Re: [AOLSERVER] How does a module know a GET or POST request was cancelled?

2001-12-19 Thread Dossy

On 2001.12.19, Peter M. Jansson [EMAIL PROTECTED] wrote:
 If you really need to
 control the dialog with low latency, you need a client other than a web
 browser.  Again, this entire paragraph is my opinion, and you're welcome
 to disagree.

I agree, but you didn't recommend a third, very useful solution:

Server push.

Explanation and implementation is left as an exercise for the
reader.

-- Dossy

--
Dossy Shiobara   mail: [EMAIL PROTECTED]
Panoptic Computer Network web: http://www.panoptic.com/
  He realized the fastest way to change is to laugh at your own
folly -- then you can let go and quickly move on. (p. 70)



Re: [AOLSERVER] How does a module know a GET or POST request was cancelled?

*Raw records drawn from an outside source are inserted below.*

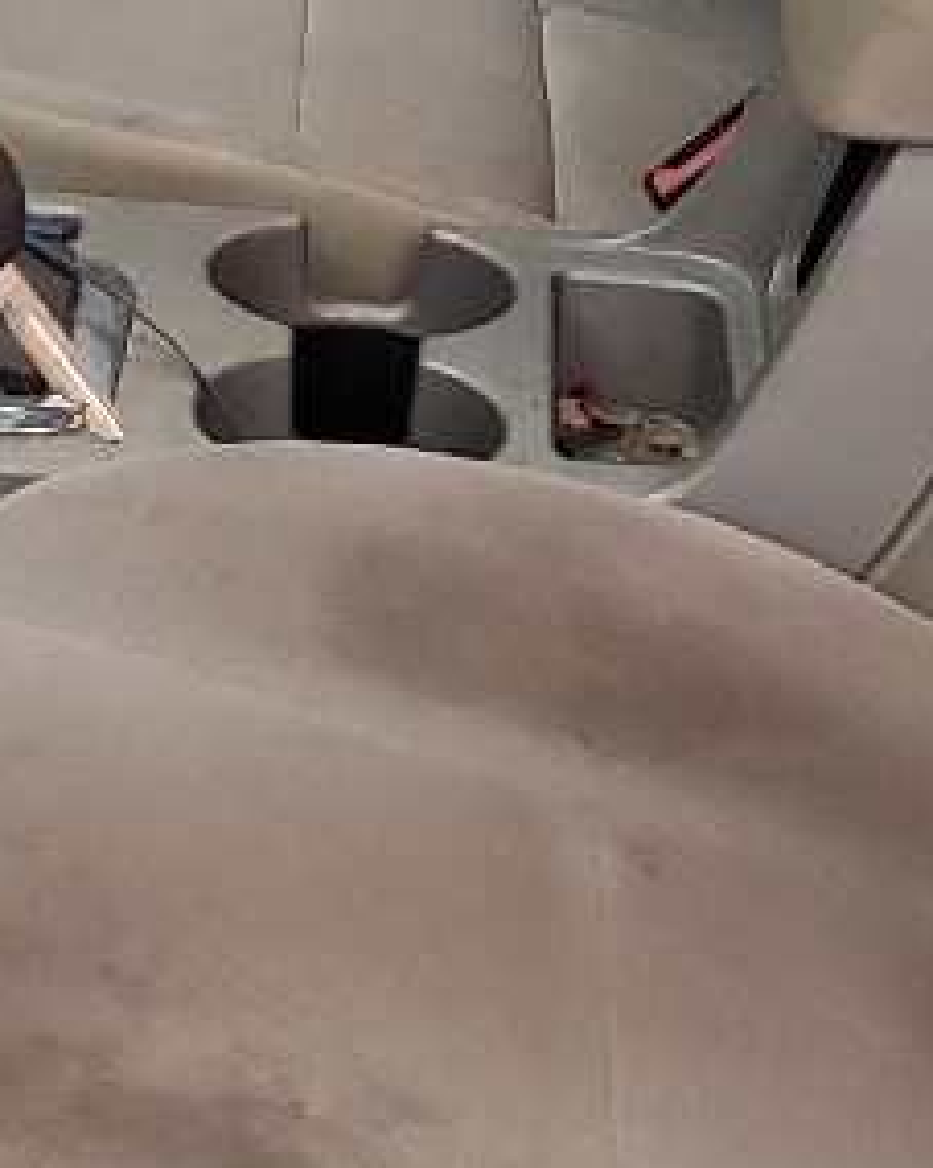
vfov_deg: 13.4
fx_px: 4939
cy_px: 263
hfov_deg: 10.8
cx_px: 551
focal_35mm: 143
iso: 340
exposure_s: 1/60.2
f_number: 1.5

2001-12-19 Thread Peter M. Jansson

The last time I looked at server push, there was one example on the
netscape site, and it appears that the mechanism used is no longer widely
supported by the browser.  Can you point this interested reader to a
better example?

On Wed, 19 Dec 2001, Dossy wrote:

 I agree, but you didn't recommend a third, very useful solution:

 Server push.



Re: [AOLSERVER] How does a module know a GET or POST request was cancelled?

2001-12-19 Thread Dossy

On 2001.12.19, Peter M. Jansson [EMAIL PROTECTED] wrote:
 The last time I looked at server push, there was one example on the
 netscape site, and it appears that the mechanism used is no longer widely
 supported by the browser.  Can you point this interested reader to a
 better example?

One way of doing it (which isn't great, but it's easy to implement)
is:

http://aolserver.com/docs/devel/tcl/tcl-api.adp#ns_adp_stream

Another way is hand-crafting your own HTTP response using
multipart MIME, with each part being of type text/html (or
whatever is appropriate).  Every so often, before the
timeout elapses, either send the keep-alive part (can't
remember what it is off the top of my head) or your actual
content part.

-- Dossy

--
Dossy Shiobara   mail: [EMAIL PROTECTED]
Panoptic Computer Network web: http://www.panoptic.com/
  He realized the fastest way to change is to laugh at your own
folly -- then you can let go and quickly move on. (p. 70)



Re: [AOLSERVER] How does a module know a GET or POST request was cancelled?

2001-12-19 Thread Peter M. Jansson

On Wed, 19 Dec 2001, Rusty Brooks wrote:

 print out a please wait type page, with enough text that it gets written
 out right away.  This was done with ns_write in an adp.

I suggested something like this earlier, although with an asynchronous
worker thread.  I think that better than please wait would be to offer
an estimate of time remaining, or some other concrete progress
implementation (% done), so the user has some idea how long to wait.